Thank you for this valuable feedback. To address your concern about the complexity of our method, we have added an ablation study to compare our structured policy with a more straightforward, full-policy method. The results on (a) the Streaming Binary VQA benchmark (https://ibb.co/XfWVzhVV) and (b) the Streaming Open-form VQA benchmark (https://ibb.co/F4fvTBnF) validate that the full-policy method (yellow line) significantly underperforms, which justifies our current design.

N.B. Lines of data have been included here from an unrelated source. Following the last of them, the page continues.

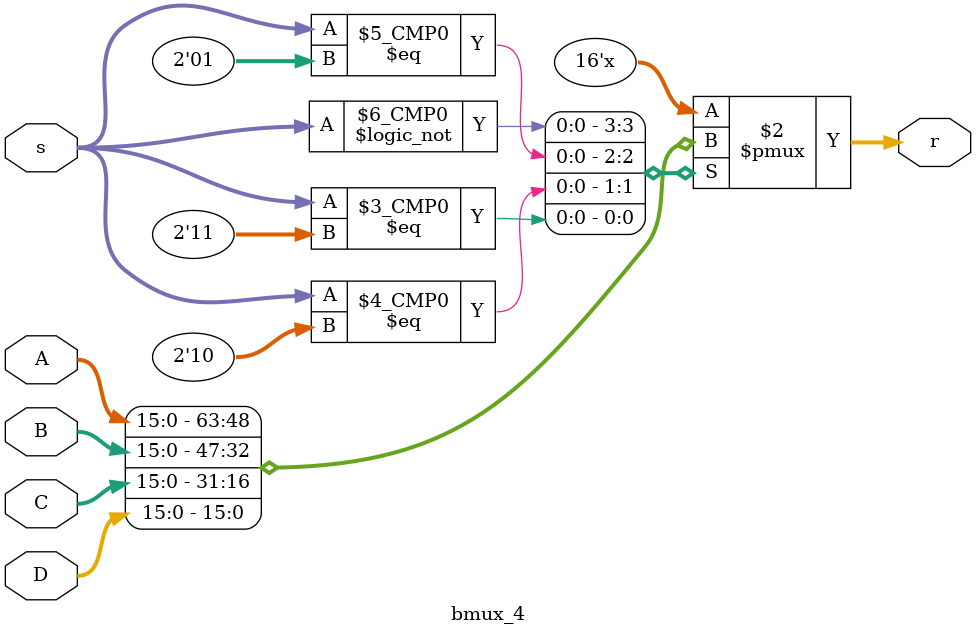
<source format=v>
`timescale 1ns / 1ps
module bmux_4(
    input [1:0] s,
    input [15:0] A,
    input [15:0] B,
    input [15:0] C,
    input [15:0] D,
    output reg [15:0] r
    );
    
    always@(*) begin
        case(s)
            0: r = A;
            1: r = B;
            2: r = C;
            3: r = D;
        endcase
    end


endmodule

</source>
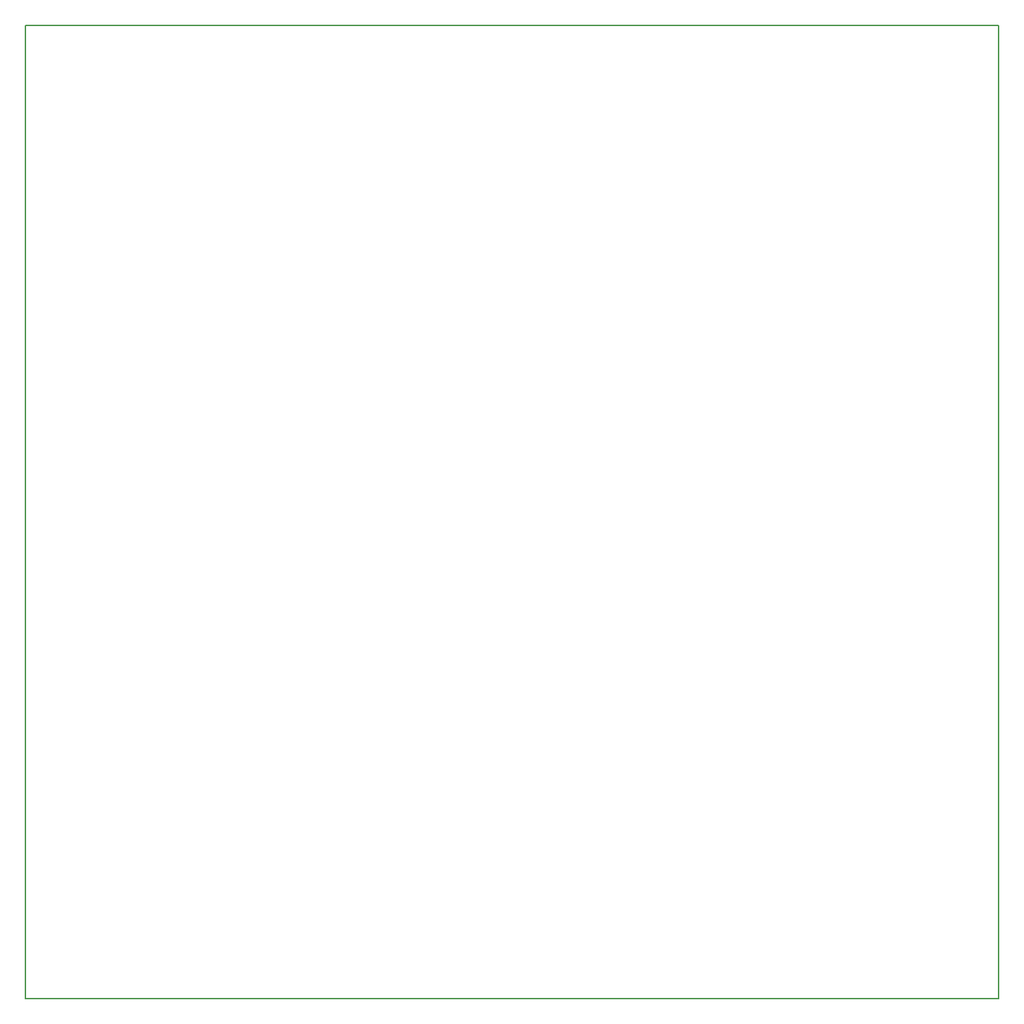
<source format=gbr>
G04 PROTEUS GERBER X2 FILE*
%TF.GenerationSoftware,Labcenter,Proteus,8.8-SP1-Build27031*%
%TF.CreationDate,2021-08-02T14:58:59+00:00*%
%TF.FileFunction,Paste,Top*%
%TF.FilePolarity,Positive*%
%TF.Part,Single*%
%TF.SameCoordinates,{c3ce3005-f07b-4d42-96ea-8d11783d6a5d}*%
%FSLAX45Y45*%
%MOMM*%
G01*
%TA.AperFunction,Profile*%
%ADD21C,0.203200*%
%TD.AperFunction*%
D21*
X-12754000Y-52000D02*
X-754000Y-52000D01*
X-754000Y+11948000D01*
X-12754000Y+11948000D01*
X-12754000Y-52000D01*
M02*

</source>
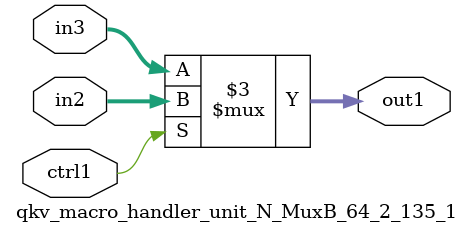
<source format=v>

`timescale 1ps / 1ps


module qkv_macro_handler_unit_N_MuxB_64_2_135_1( in3, in2, ctrl1, out1 );

    input [63:0] in3;
    input [63:0] in2;
    input ctrl1;
    output [63:0] out1;
    reg [63:0] out1;

    
    // rtl_process:qkv_macro_handler_unit_N_MuxB_64_2_135_1/qkv_macro_handler_unit_N_MuxB_64_2_135_1_thread_1
    always @*
      begin : qkv_macro_handler_unit_N_MuxB_64_2_135_1_thread_1
        case (ctrl1) 
          1'b1: 
            begin
              out1 = in2;
            end
          default: 
            begin
              out1 = in3;
            end
        endcase
      end

endmodule


</source>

While the core algorithm is modular and built from well-understood components (e.g., Thompson sampling and REINFORCE), we acknowledge that our system’s performance depends on several factors. We will add a discussion of the following limitations in the final version:

Incorrect workflow structure: If the LLM-generated FMP does not match the true task logic, the routing policy may optimize an invalid execution path. However, we find that modern LLMs (e.g., GPT-4o) produce robust FMPs, and their structured form makes inconsistencies easy to audit and correct. Moreover, our core contribution — the dynamic online resource allocation framework — fully supports human-written FMPs, which are common in real-world deployments.
Incapable neural backends: If the available backends are too weak for a sub-task (e.g., answering a fine-grained VQA with only small backends), the policy may still fail despite optimal routing. This is illustrated in Appendix Fig. 7, where using less capable models leads to noticeable drops in accuracy and F1. However, this reflects a limitation of the backend pool, not of the framework itself.

Reference:

[1] Patil, Shishir G., et al. "Gorilla: Large language model connected with massive apis." Advances in Neural Information Processing Systems 37 (2024): 126544-126565.

[2] Qin, Yujia, et al. "Toolllm: Facilitating large language models to master 16000+ real-world apis." arXiv preprint arXiv:2307.16789 (2023).

[3] Li, Minghao, et al. "Api-bank: A comprehensive benchmark for tool-augmented llms." arXiv preprint arXiv:2304.08244 (2023).

[4] Mialon, Grégoire, et al. "Gaia: a benchmark for general ai assistants." The Twelfth International Conference on Learning Representations. 2023.

[5] Ma, Zixian, et al. "m & m’s: A Benchmark to Evaluate Tool-Use for m ulti-step m ulti-modal Tasks." European Conference on Computer Vision. Cham: Springer Nature Switzerland, 2024.

[6] Wang, Jize, et al. "GTA: a benchmark for general tool agents." The Thirty-eight Conference on Neural Information Processing Systems Datasets and Benchmarks Track. 2024.

2025-06-06

Thank you for the response. I don't have further questions.

2025-06-10

Thank you for your follow-up and for engaging with our rebuttal. If any additional questions arise, we’d be glad to address them during the discussion period. If our responses and the supplementary results have satisfactorily addressed your concerns, we would be grateful if you would consider reflecting that in your final assessment. Thank you again for your time!

最终决定Accept

2025-07-08

This paper introduces foundation model programs (FMPs), offering a solution to the growing challenge of inference-time resource costs for large foundation models. By translating tasks into programs and learning policies for resource allocation, the proposed method allows simpler tasks to be handled by smaller, cheaper models, while more complex tasks utilize larger, more capable models. The authors also introduce two benchmarks for binary and open-form visual question answering. The proposed approach demonstrates significant resource savings with minimal accuracy loss.

Pros:

The proposed approach is suitable for real-world deployment where computational resources are constrained.
The proposed streaming tasks are new for agentic evaluation.
The authors conduct comprehensive analyses of the proposed FMPs and new benchmarks.

Cons:

The implementation of the system, which includes code generation, program synthesis, and dynamic backend selection, is complex and may be challenging to integrate into existing systems. The authors promise to add the discussion of the incorrect workflow structure or incapable neural backends in the final version.
Limited Evaluation: The manuscript only reports their performance on streaming tasks. The authors claim the proposed approach is modality-agnostic and promise to add more discussion in the final version.